The study highlights the importance of Community Health Workers in providing maternal and child healthcare services during the pandemic.

Limitations

This study is not a follow-up of women from the baseline to endline. All three rounds of cross-sectional surveys were representative samples of the community. Hence, an attempt has been made to show the overall impact of CHW on ANC services. These findings are applicable to the rural areas of poor resourse setting communities in India. Further, the study could not see the impact of COVID-19 pandemic over time due to non-availability representative data over time.

Conclusion

This study invites policymakers' attention to the new healthcare service delivery culture that supports community participation to link as many people to community health workers as possible since these platforms can potentially promote last-mile delivery of health and nutrition services in the community. The present findings suggest the positive outcomes of antenatal care supported by the CHWs during pandemic, a perfect example of community engagement that build health system resilence for health emergency.
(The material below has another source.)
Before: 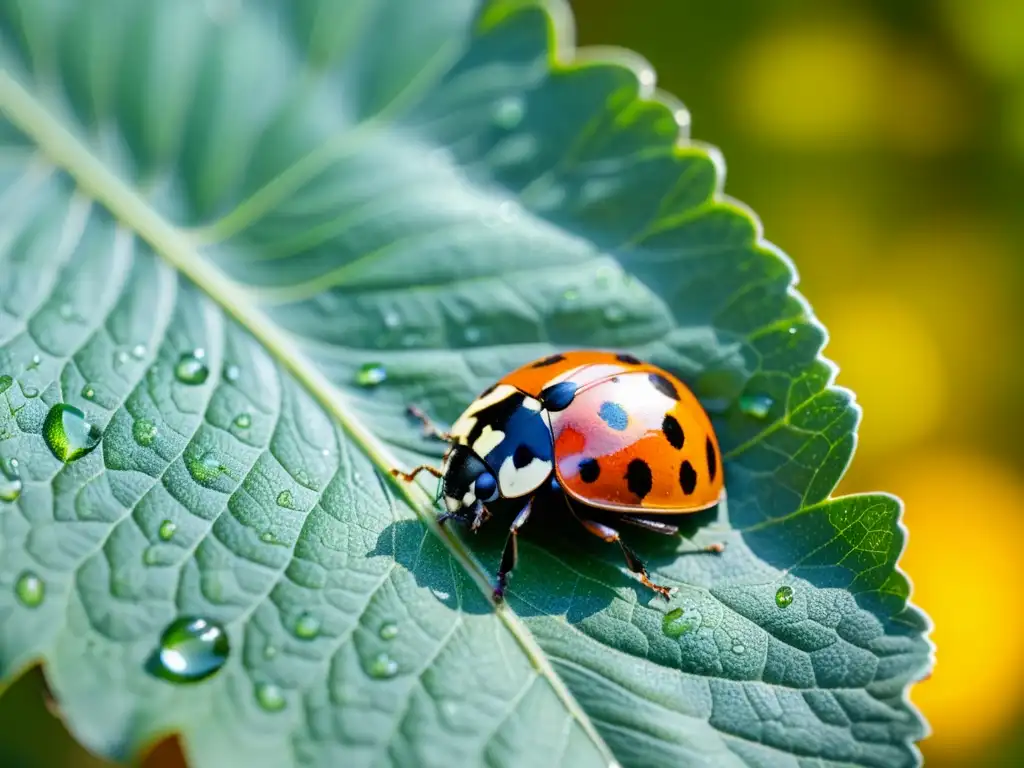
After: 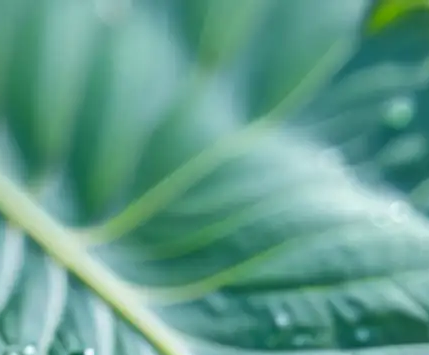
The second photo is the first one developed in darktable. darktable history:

Their role in pregnancy registration, motivating for seeking ANC and distributing IFA and calcium tablets are noticeable. Women from households with return migrants did not show any bareer in access to ANC. However, the socio-economic gaps in utilization of ANC services still exist which require further attention to women from lower socio-economic starta. Furthermore, the existing ground-level community health workers network should be strengthened to ensure coproduction. These measures may form a new institutional culture to ensure the continuity of health service delivery during a pandemic, minimise the impact of a health emergency, and build resilience.